Сейчас светило солнце, которое подчеркивало уродство дикого, грязного рынка на площади у Надодранского вокзала, ограниченного уродливыми арендными домами и железнодорожным виадуком. Торговцы продавали фрукты, овощи и молочные продукты в грязных будках, на обитых толью прилавках, иногда их просто раскладывали на камнях или держали в руках. Никто не ждал пассивно клиента. Все кричали громко, а Попельский с интересом записывал мысленно фонетические и смысловые характеристики разных польских диалектов. Слышно было и красивый львовский заспев, рекламирующий «мецты» и «щенков чистых кровей», и шелест краковского говора, когда какой-то хулиган отгонял другого презрительным «пошел, пошел!», и верхние тоны познанской интонации в рекламировании «шнеки с глянцем», и грозные переломы «кулосов», родом из Польских центров. Продавцы, не прерывая беседы и расхваливания своих товаров, мешали дрянную сметану, которая подходила водой, поверх грязных и испорченных яиц укладывали яйца чистые и большие, и при этом смеялись, покрикивали и хватали покупателей за рукава, привлекая их к своим прилавкам. Однако ни одна грязная рука не протянулась в сторону Попельского. Люди кланялись ему, а некоторые даже снимали перед ним шапки.

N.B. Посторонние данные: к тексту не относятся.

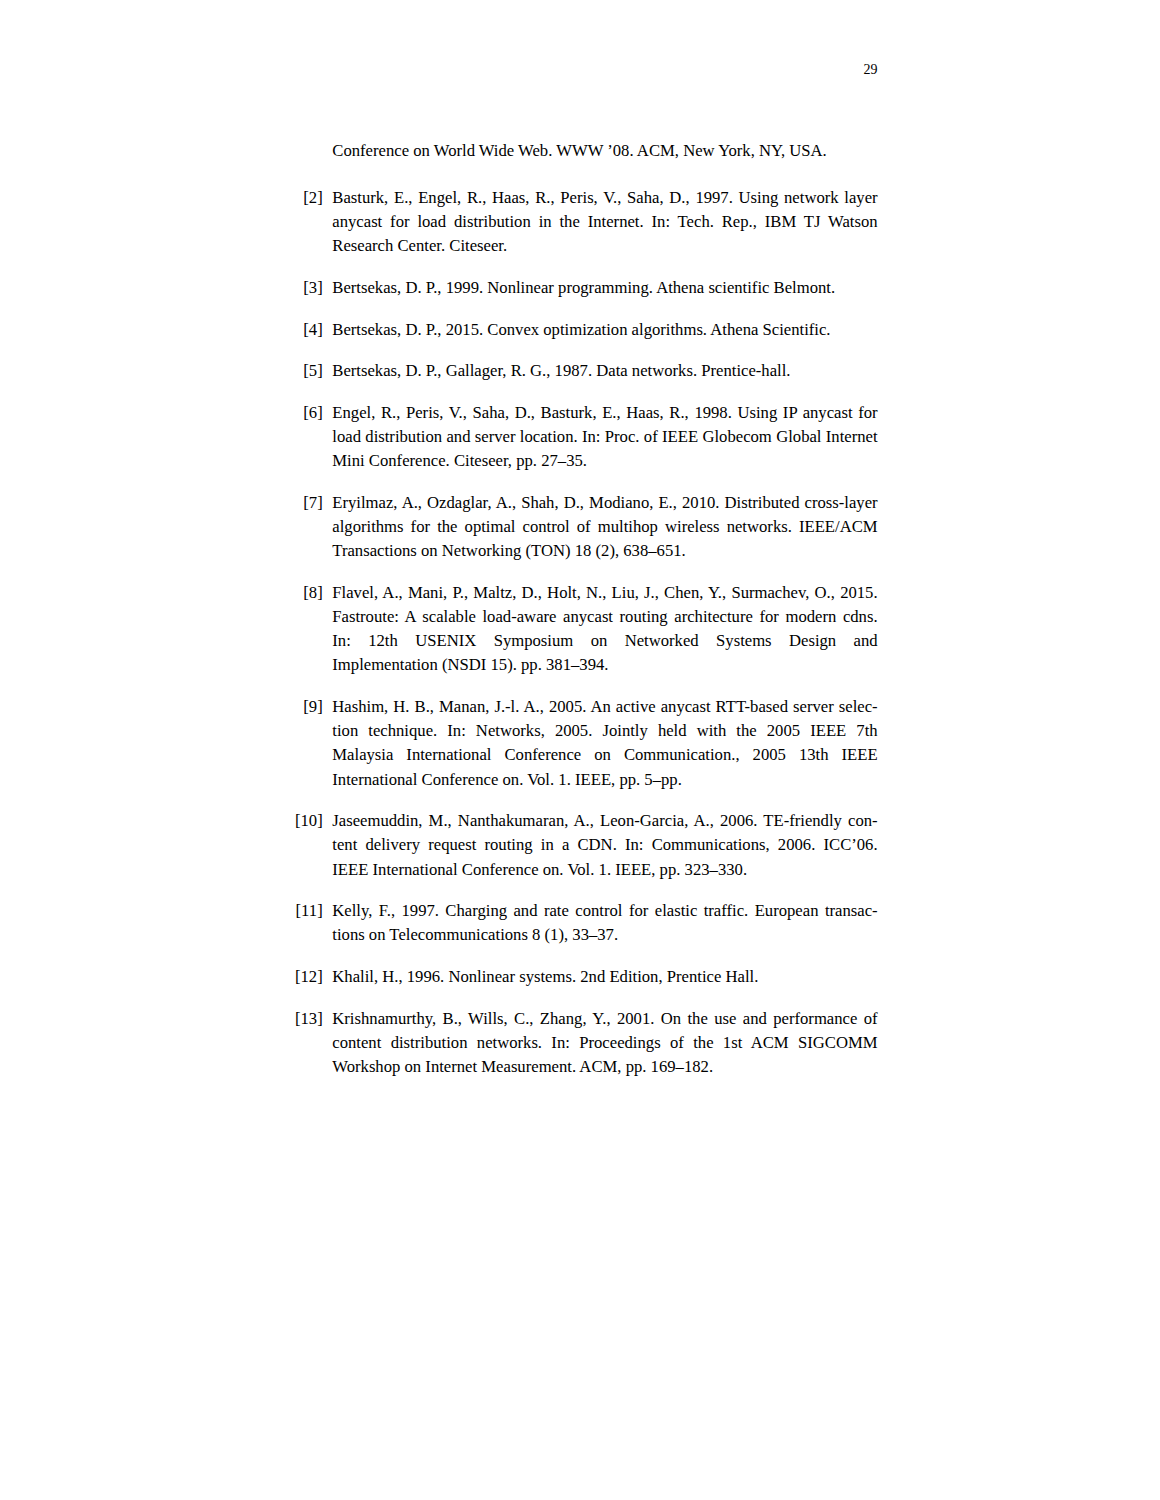29
Conference on World Wide Web. WWW ’08. ACM, New York, NY, USA.
[2] Basturk, E., Engel, R., Haas, R., Peris, V., Saha, D., 1997. Using network layer anycast for load distribution in the Internet. In: Tech. Rep., IBM TJ Watson Research Center. Citeseer.
[3] Bertsekas, D. P., 1999. Nonlinear programming. Athena scientific Belmont.
[4] Bertsekas, D. P., 2015. Convex optimization algorithms. Athena Scientific.
[5] Bertsekas, D. P., Gallager, R. G., 1987. Data networks. Prentice-hall.
[6] Engel, R., Peris, V., Saha, D., Basturk, E., Haas, R., 1998. Using IP anycast for load distribution and server location. In: Proc. of IEEE Globecom Global Internet Mini Conference. Citeseer, pp. 27–35.
[7] Eryilmaz, A., Ozdaglar, A., Shah, D., Modiano, E., 2010. Distributed cross-layer algorithms for the optimal control of multihop wireless networks. IEEE/ACM Transactions on Networking (TON) 18 (2), 638–651.
[8] Flavel, A., Mani, P., Maltz, D., Holt, N., Liu, J., Chen, Y., Surmachev, O., 2015. Fastroute: A scalable load-aware anycast routing architecture for modern cdns. In: 12th USENIX Symposium on Networked Systems Design and Implementation (NSDI 15). pp. 381–394.
[9] Hashim, H. B., Manan, J.-l. A., 2005. An active anycast RTT-based server selection technique. In: Networks, 2005. Jointly held with the 2005 IEEE 7th Malaysia International Conference on Communication., 2005 13th IEEE International Conference on. Vol. 1. IEEE, pp. 5–pp.
[10] Jaseemuddin, M., Nanthakumaran, A., Leon-Garcia, A., 2006. TE-friendly content delivery request routing in a CDN. In: Communications, 2006. ICC’06. IEEE International Conference on. Vol. 1. IEEE, pp. 323–330.
[11] Kelly, F., 1997. Charging and rate control for elastic traffic. European transactions on Telecommunications 8 (1), 33–37.
[12] Khalil, H., 1996. Nonlinear systems. 2nd Edition, Prentice Hall.
[13] Krishnamurthy, B., Wills, C., Zhang, Y., 2001. On the use and performance of content distribution networks. In: Proceedings of the 1st ACM SIGCOMM Workshop on Internet Measurement. ACM, pp. 169–182.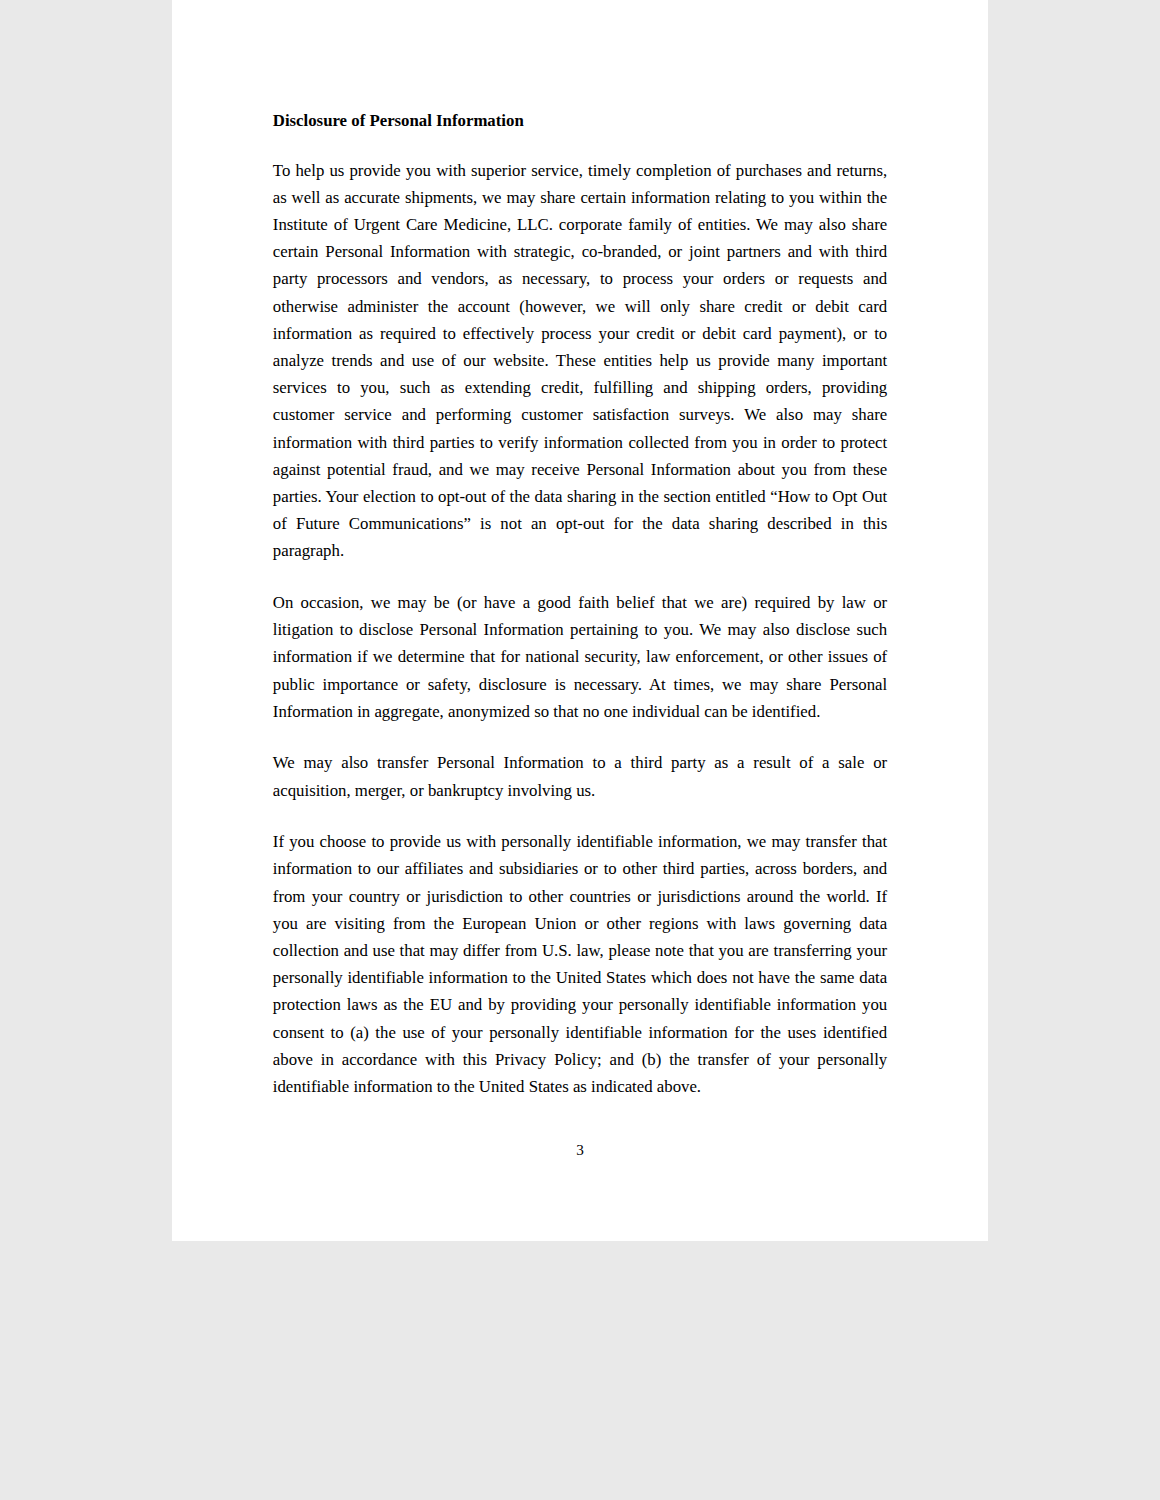Disclosure of Personal Information
To help us provide you with superior service, timely completion of purchases and returns, as well as accurate shipments, we may share certain information relating to you within the Institute of Urgent Care Medicine, LLC. corporate family of entities. We may also share certain Personal Information with strategic, co-branded, or joint partners and with third party processors and vendors, as necessary, to process your orders or requests and otherwise administer the account (however, we will only share credit or debit card information as required to effectively process your credit or debit card payment), or to analyze trends and use of our website. These entities help us provide many important services to you, such as extending credit, fulfilling and shipping orders, providing customer service and performing customer satisfaction surveys. We also may share information with third parties to verify information collected from you in order to protect against potential fraud, and we may receive Personal Information about you from these parties. Your election to opt-out of the data sharing in the section entitled “How to Opt Out of Future Communications” is not an opt-out for the data sharing described in this paragraph.
On occasion, we may be (or have a good faith belief that we are) required by law or litigation to disclose Personal Information pertaining to you. We may also disclose such information if we determine that for national security, law enforcement, or other issues of public importance or safety, disclosure is necessary. At times, we may share Personal Information in aggregate, anonymized so that no one individual can be identified.
We may also transfer Personal Information to a third party as a result of a sale or acquisition, merger, or bankruptcy involving us.
If you choose to provide us with personally identifiable information, we may transfer that information to our affiliates and subsidiaries or to other third parties, across borders, and from your country or jurisdiction to other countries or jurisdictions around the world. If you are visiting from the European Union or other regions with laws governing data collection and use that may differ from U.S. law, please note that you are transferring your personally identifiable information to the United States which does not have the same data protection laws as the EU and by providing your personally identifiable information you consent to (a) the use of your personally identifiable information for the uses identified above in accordance with this Privacy Policy; and (b) the transfer of your personally identifiable information to the United States as indicated above.
3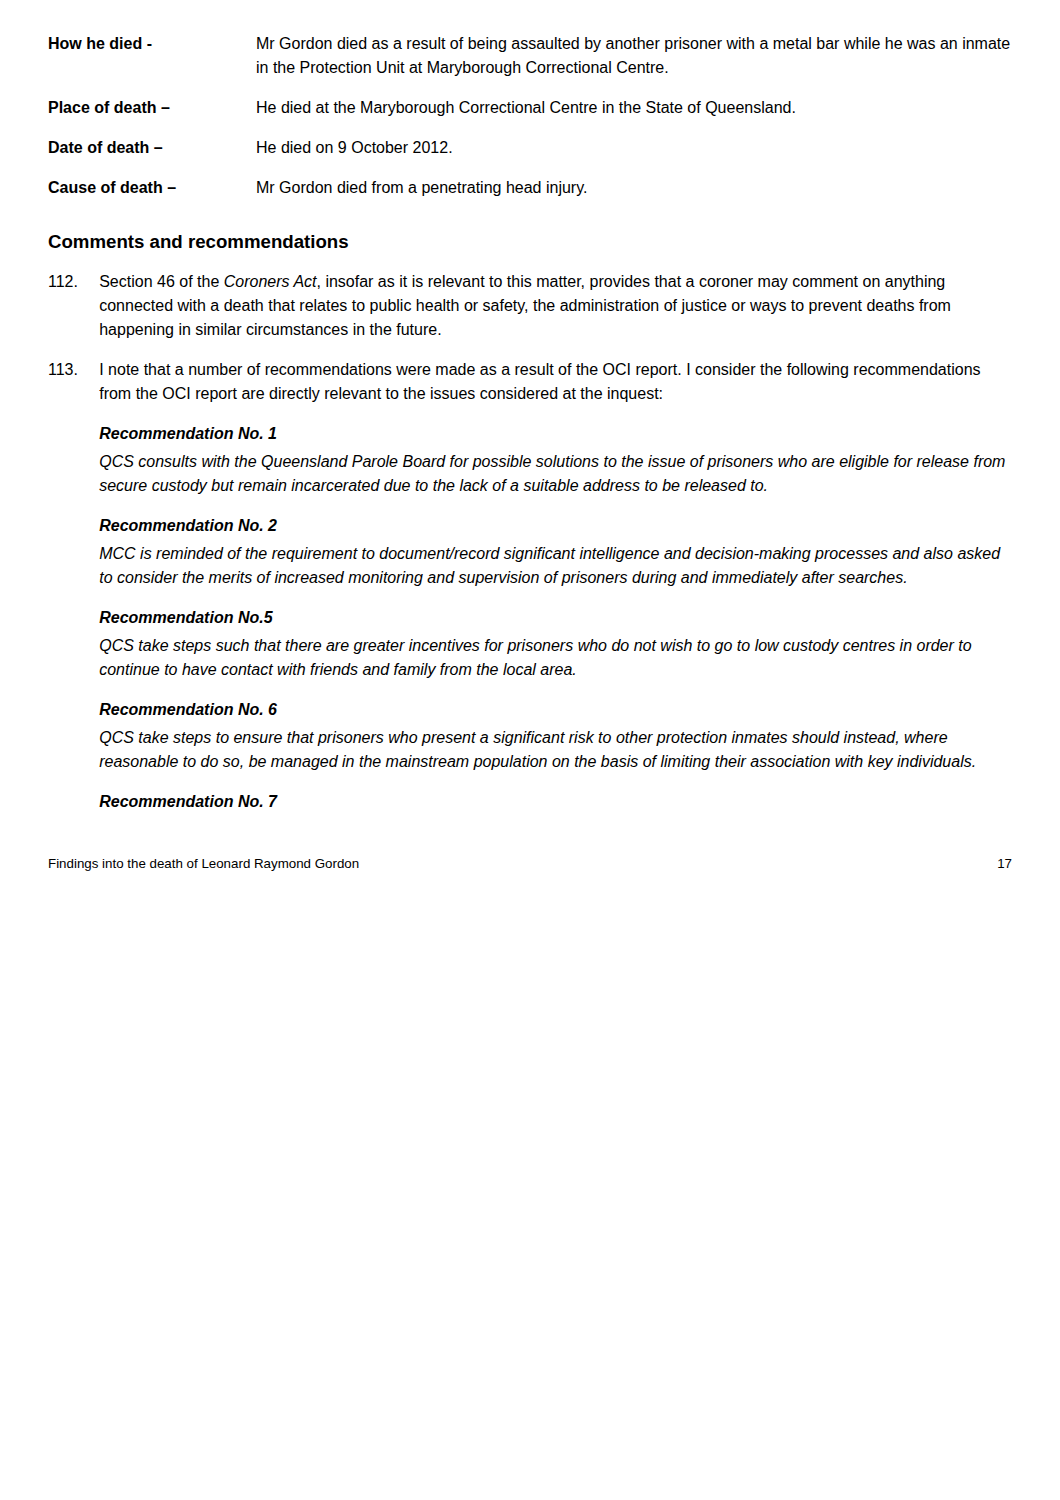How he died -
Mr Gordon died as a result of being assaulted by another prisoner with a metal bar while he was an inmate in the Protection Unit at Maryborough Correctional Centre.
Place of death –
He died at the Maryborough Correctional Centre in the State of Queensland.
Date of death –
He died on 9 October 2012.
Cause of death –
Mr Gordon died from a penetrating head injury.
Comments and recommendations
112. Section 46 of the Coroners Act, insofar as it is relevant to this matter, provides that a coroner may comment on anything connected with a death that relates to public health or safety, the administration of justice or ways to prevent deaths from happening in similar circumstances in the future.
113. I note that a number of recommendations were made as a result of the OCI report. I consider the following recommendations from the OCI report are directly relevant to the issues considered at the inquest:
Recommendation No. 1
QCS consults with the Queensland Parole Board for possible solutions to the issue of prisoners who are eligible for release from secure custody but remain incarcerated due to the lack of a suitable address to be released to.
Recommendation No. 2
MCC is reminded of the requirement to document/record significant intelligence and decision-making processes and also asked to consider the merits of increased monitoring and supervision of prisoners during and immediately after searches.
Recommendation No.5
QCS take steps such that there are greater incentives for prisoners who do not wish to go to low custody centres in order to continue to have contact with friends and family from the local area.
Recommendation No. 6
QCS take steps to ensure that prisoners who present a significant risk to other protection inmates should instead, where reasonable to do so, be managed in the mainstream population on the basis of limiting their association with key individuals.
Recommendation No. 7
Findings into the death of Leonard Raymond Gordon 17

Остановился у старой печати, разложенных на камнях. Продавал ее мощный бородач в велосипедке. Попельский начал ее медленно листать, не уделяя внимания ни игрокам в три карты, ни двум невысоким евреям, которые предлагали обувь, демонстрируя ее на искусственных ногах, созданных из рейтузов, набитых песком. Сконцентрировался на шепоте продавца книг, который сказал ему тихо с сильным силезским акцентом:
— Направо от будки с клецками. Пароль «Оскар Улльман».
Попельский покивал головой, отложил красивое издание восемнадцатого века «Janua Hebraeae Linguae Veteris Testamenti» с штампом городской библиотеки в Валбжихе и двинулся в указанном направлении. Быстро наткнулся на указанную будку, в которой — судя по пьяницам, лечащим похмелье самогоном, заправленным малиновым соком, — не только пироги продавали. Справа от нее стояла маленькая будка, крыша которой едва покрывала дырявый, сбитый из досок прилавок и сидящего за ней человека. На прилавке громоздились дары с Унры — банки с кофе, пудингом, компотом и конфитюрами, мясные консервы, туалетная бумага и таблетки для обеззараживания воды.
Попельский подошел к прилавку, а продавец встал с уважением. Это чувство было чуждо пьющим самогон молодым парням, которые наблюдали всю сцену с глупыми и вызывающими улыбками.
— Смотри, Йозю, эти ублюдки могут позволить себе все, даже дары с Унры, — крикнул один из них, глядя на Попельского. — И откуда у них деньги? У них, блядь, нет работы!
— Я от Герберта-антиквара, — прошептал Попельский, не обращая внимания на насмешки. — Оскар Улльман.
— Я знаю, что могу дать, — сказал продавец. — Герберт мне говорил. А вы знаете, сколько мне заплатить.
Он достал из-под прилавка газету, свернул ее в трубку и всунул в нее флакончик с таблетками, обеззараживающими воду, и четыре бутылочки люминала, лекарства от эпилепсии, после чего загнул аккуратно края газеты, создавая изящный пакет.